В январе 1945 года нацисты начали отступать. Они сжигали документы, сносили бараки, подрывали динамитом газовые камеры и крематории в Биркенау. Развалины, перед которыми я стояла, остались точно такими, какими бросили их бегущие нацисты, – изуродованными грудами битого кирпича и рассыпавшегося цемента. Впечатляющие останки двух крупнейших крематориев, Krema II и Krema III, лежали огромными разломанными глыбами по обе стороны от конца рельсовых путей.
Если Аушвиц был перестроен в музей – бараки отреставрированы, экспозиции созданы, даже колючая проволока заменяется по мере ржавления, – Биркенау поддерживается лишь минимально. Единственное, что было добавлено, – мемориал в конце железной дороги.
Этот мемориал представляет собой высокую груду темных камней странных форм. Не знаю, что они должны были символизировать – людей, гробы или надгробные плиты. Мне пришла в голову мысль, что это могло быть задумано как символ еврейской традиции оставлять камешки на могилах, только размеры камней были увеличены, чтобы отразить масштабы массовой гибели.
У подножия были слова: «Да будет это место навеки воплем отчаяния и предостережением человечеству». На двадцати металлических табличках, на двадцати разных языках, в память о представителях двадцати народов, которых убивали в Аушвице. Надписи на польском, русском, венгерском, чешском, немецком, французском, греческом, хорватском, итальянском, голландском, норвежском, румынском, словацком, сербском, украинском, сефардском, белорусском, идише, иврите и цыганском. И букеты свежих цветов.
Но куда сильнее, чем сам мемориал, меня в тот холодный ноябрьский день поразило число свечей, зажженных и оставленных вдоль железнодорожных путей. Белые свечи, простые красные лампадки и разноцветные сосуды с гравировкой – на протяжении целой мили. Крохотные бьющиеся на ветру язычки освещали тот самый прямой путь, по которому шло большинство жертв.
Когда я возвращалась к Вратам смерти, по краям заборов из колючей проволоки начинала сгущаться темнота. Дождь припустил сильнее, но свечи продолжали гореть.
Трудно было понять, что делать после такого. После такого количества смертей и жестокости ничто не казалось правильным. Я не могла представить, что мой желудок сможет принять пищу. Даже кофе казался лишним. Так что я забралась в автобус, возвращавшийся в Краков, так ничего и не посмотрев в маленьком городке Освенцим – городке, который немцы называли Аушвицем.
Холод того дня пробрал меня до костей. Я дрожала, пытаясь оттянуть влажную одежду от кожи. Сквозь затуманенное автобусное стекло я видела смазанные дрожащие огни в черноте и протерла ясный кружок на стекле кулаком. Кладбище Освенцима словно утопало в море мигающих свечей. Вытащив из сумки дневник, я начала писать…

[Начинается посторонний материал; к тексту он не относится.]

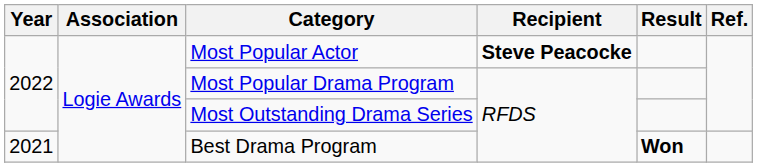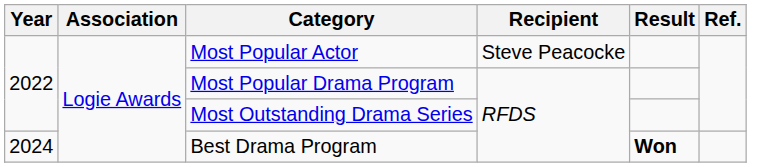Most Popular Actor | Recipient: bold -> normal
Best Drama Program | Year: 2021 -> 2024
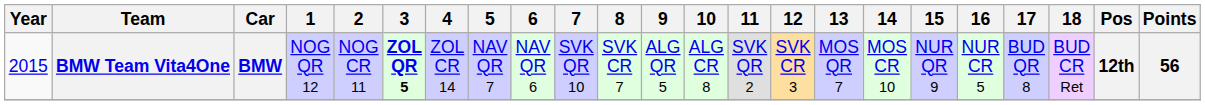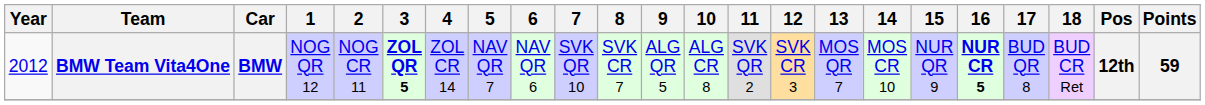BMW Team Vita4One | Year: 2015 -> 2012
BMW Team Vita4One | 16: normal -> bold
BMW Team Vita4One | Points: 56 -> 59
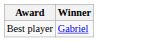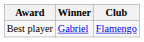+ column: Club | Flamengo
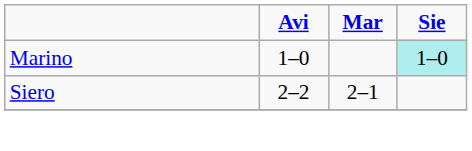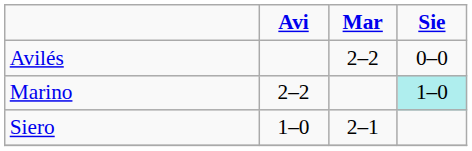+ row: Avilés | 2–2 | 0–0
Marino | Avi: 1–0 -> 2–2
Siero | Avi: 2–2 -> 1–0
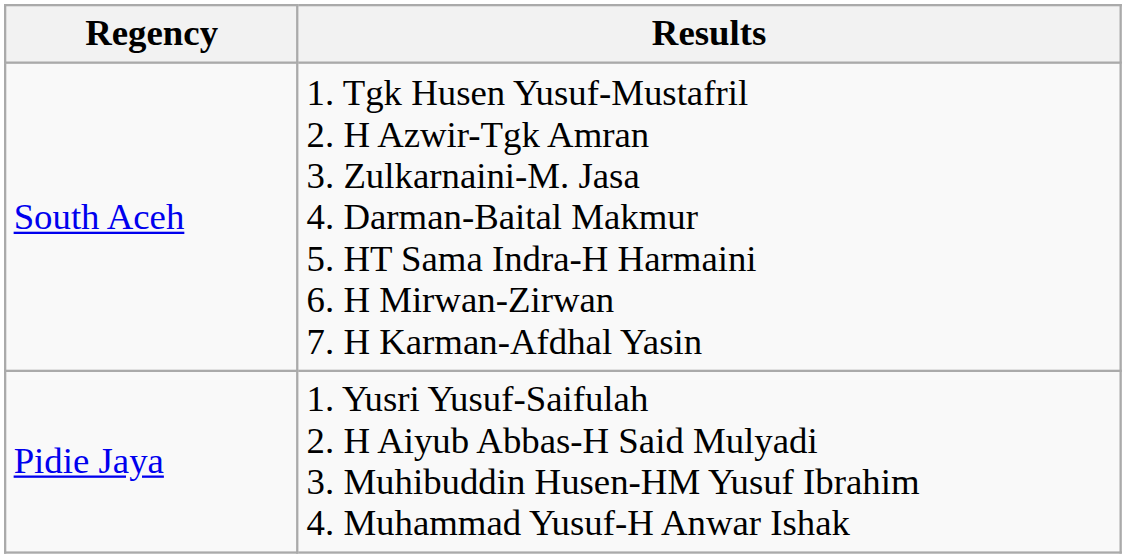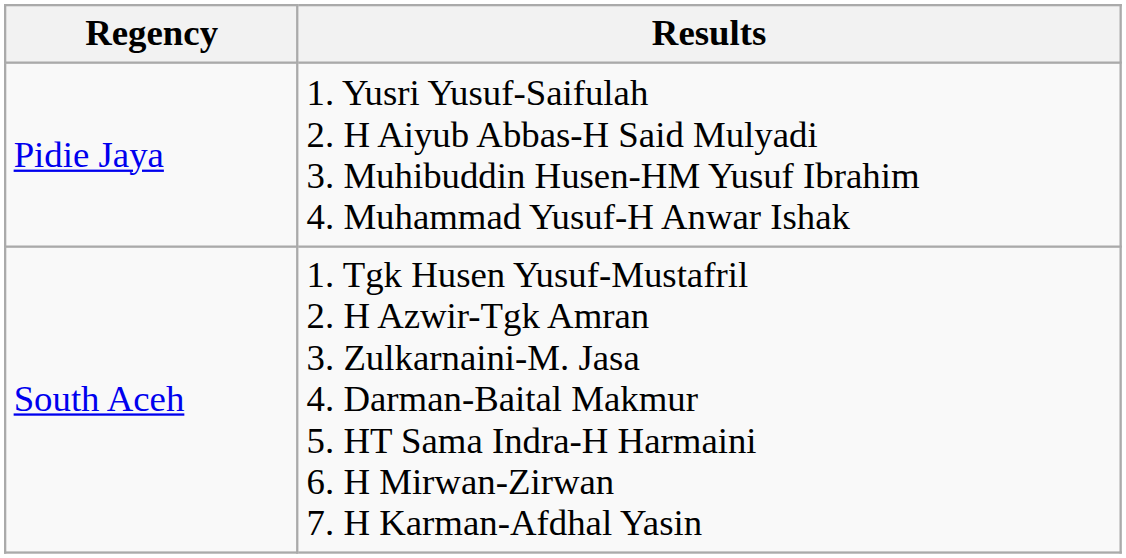rows swapped: South Aceh <-> Pidie Jaya
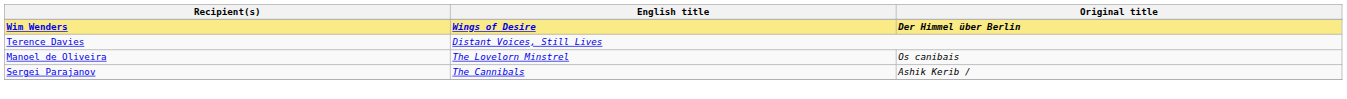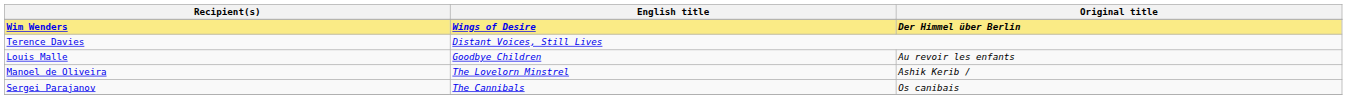+ row: Louis Malle | Goodbye Children | Au revoir les enfants
Manoel de Oliveira | Original title: Os canibais -> Ashik Kerib /
Sergei Parajanov | Original title: Ashik Kerib / -> Os canibais
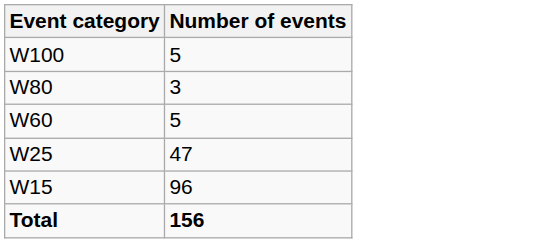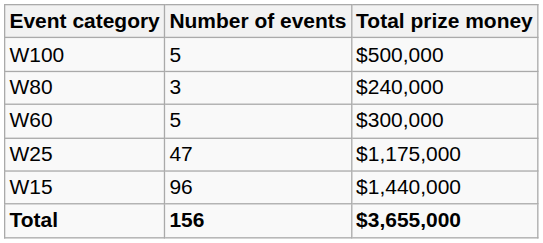+ column: Total prize money | $500,000 | $240,000 | $300,000 | $1,175,000 | $1,440,000 | $3,655,000
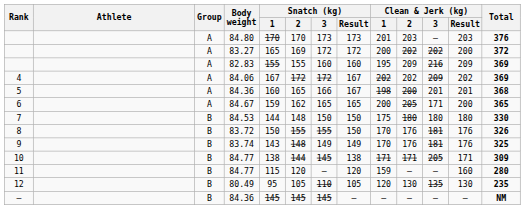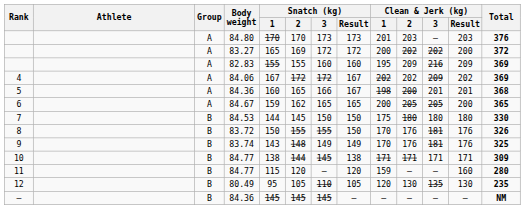6 | Clean & Jerk (kg) / 3: 171 -> 205
7 | Snatch (kg) / 2: 148 -> 145
10 | Clean & Jerk (kg) / 3: 205 -> 171
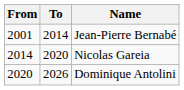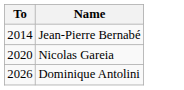- column: From | 2001 | 2014 | 2020
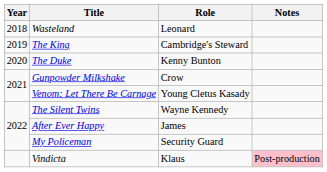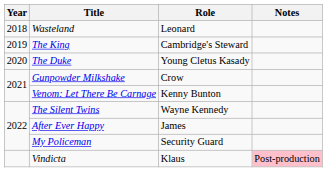The Duke | Role: Kenny Bunton -> Young Cletus Kasady
Venom: Let There Be Carnage | Role: Young Cletus Kasady -> Kenny Bunton
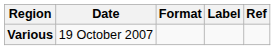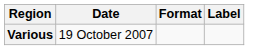- column: Ref
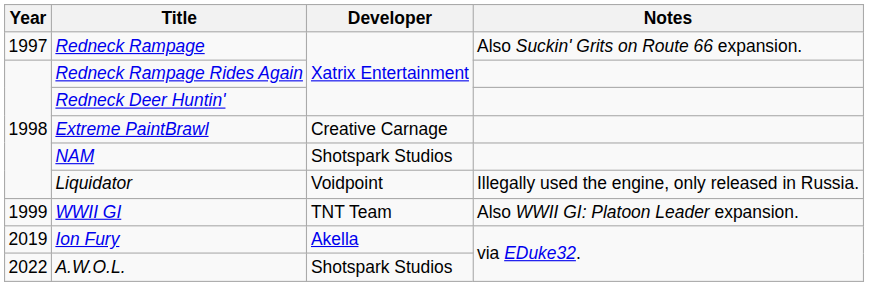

– Чтобы помочь умершему любимому найти путь домой.
Голос за спиной заставил мою руку дернуться и прочертить ручкой линию поперек страницы. Сердце напряглось и прижалось к грудной клетке.
Я повернулась к худющему молодому мужчине с темной эспаньолкой и рюкзаком, сидевшему за мной в автобусе.
– Прошу прощения?..
– Свечи, – пояснил он, указывая в окно и темноту. – Для всех душ.
– А, верно… Они прекрасны.
– Я – Лес, – он протянул руку. – Родом из Южной Каролины.
– Привет. Шэннон. Родом из Калифорнии.
Лес тоже не знал, что ему делать после Аушвица, и предложил пойти выпить пива, когда доберемся до Кракова. В Старом городе мы нашли паб в глубине узкого мощенного булыжником переулка и спустились по лесенке в дымное сводчатое помещение.